In past times, the key innovation factor was performance; competition was focused on how to give the driver maximum light for the best possible safety. The progression of headlight bulbs, R2 followed by H1, H4, H7 and D2 defines the curve of what we have achieved in progressive lighting performance improvement.
By and by, styling began to exert more influence on car lights. This pushed the uptake of window-clear lenses and new technologies in optics and packaging, and introduced LED technology. Meanwhile, the R&D efforts of the major lighting suppliers were developing AFS technology. This enhances lighting performance and gives a substantial safety benefit for the driver. Meanwhile, lighting design is becoming a strong lever for brand and vehicle family identity and advertisement of the vehicle’s level of technical sophistication.
New factors in lighting design are linked to global concerns. The ecological trend is pushing the reduction of power consumption to reduce CO2 emissions. Forthcoming electric vehicles need careful attention to weight and packaging reduction with respect to available power to optimise the range and fit the decreasing available volume. In addition, competition among premium car makers is becoming stronger and stronger on advanced lighting technologies involving sophisticated electronics and lighting components and requiring even more resources and expertise in both conventional and novel lighting-related fields.

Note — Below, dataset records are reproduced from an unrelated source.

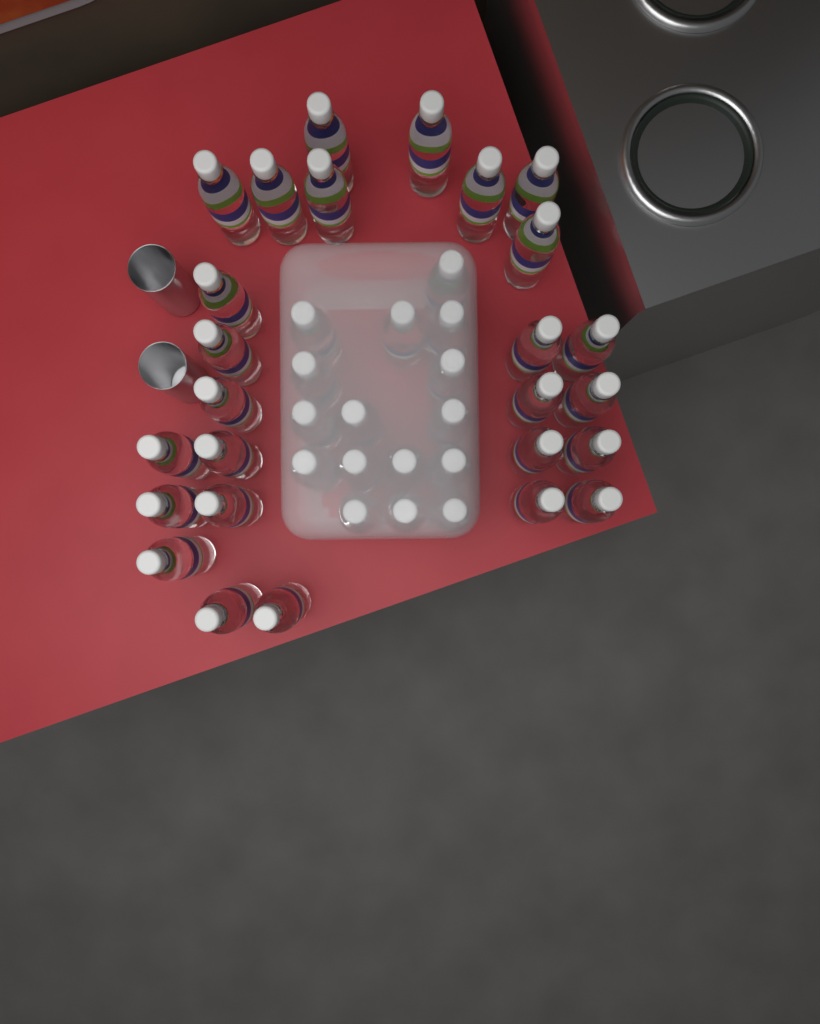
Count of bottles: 42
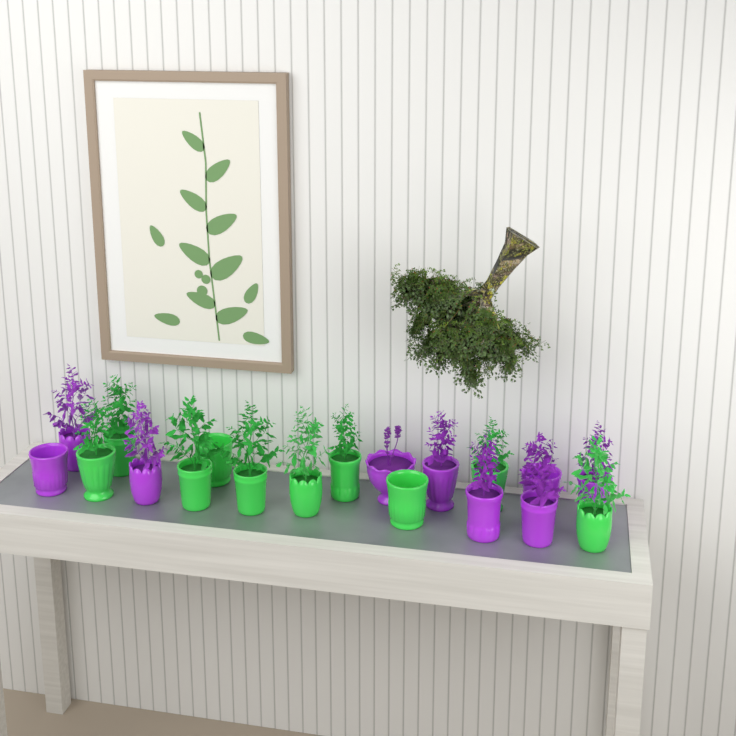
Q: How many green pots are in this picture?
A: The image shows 10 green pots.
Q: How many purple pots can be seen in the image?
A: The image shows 9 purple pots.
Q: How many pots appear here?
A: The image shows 19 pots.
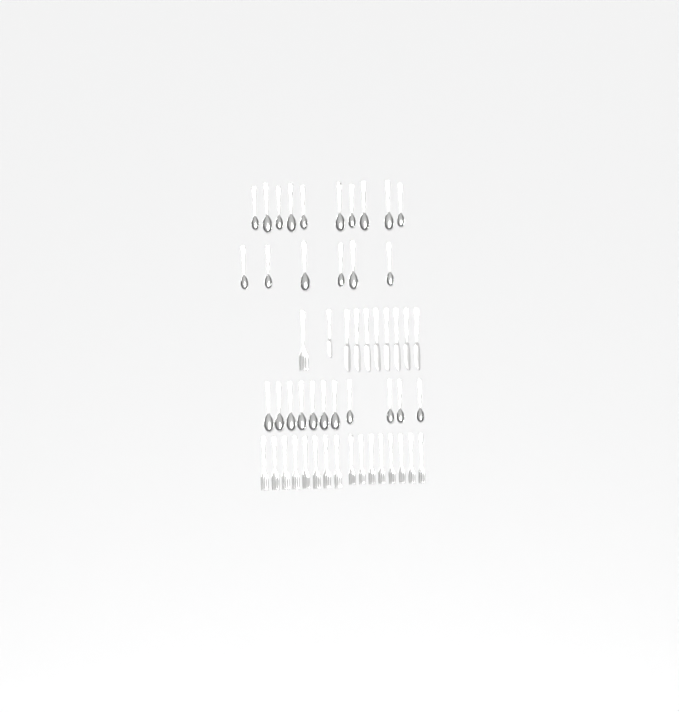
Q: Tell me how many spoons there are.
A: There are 27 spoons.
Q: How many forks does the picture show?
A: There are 17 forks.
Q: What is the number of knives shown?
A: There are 9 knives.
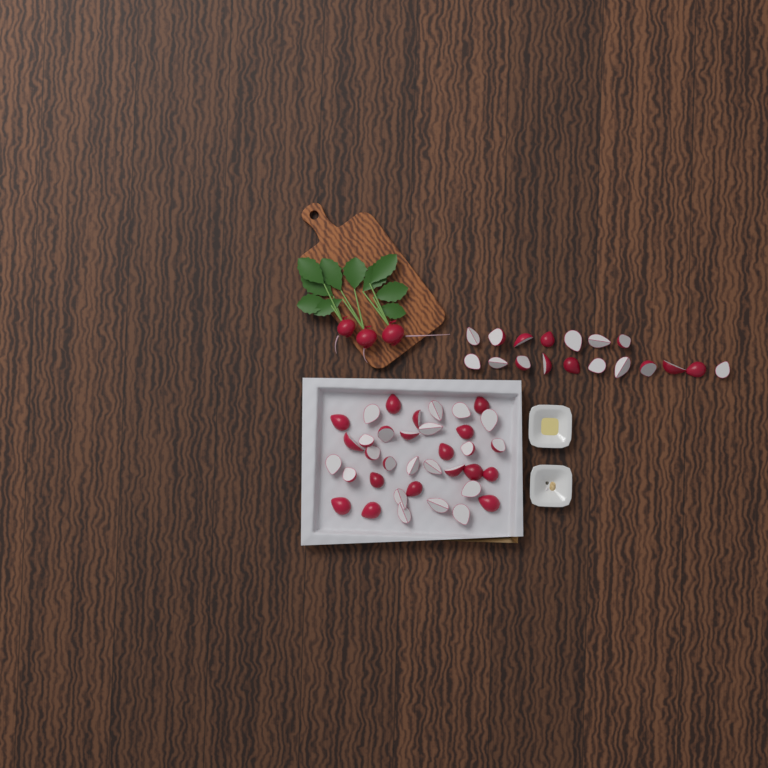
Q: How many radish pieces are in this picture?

The big lighting suppliers have different solutions to these shifting market demands. All of them need to invest heavily in R&D to lead the trend. At the same time, most of them have to face the globalisation trend, increasing competition from low-cost countries, the drastic development time reduction and growing pressure on development costs. There is no single best solution, and suppliers’ various priorities and approaches will create unique technical cocktails. On the other hand, standardisation will be a great challenge.
Honestly I find this period very exciting with all the opportunities but also the threats that will come. I am convinced also that we will observe increasing market awareness of the pivotal role that headlights and rear lights are assuming in vehicle technology and design and, of course, in traffic safety.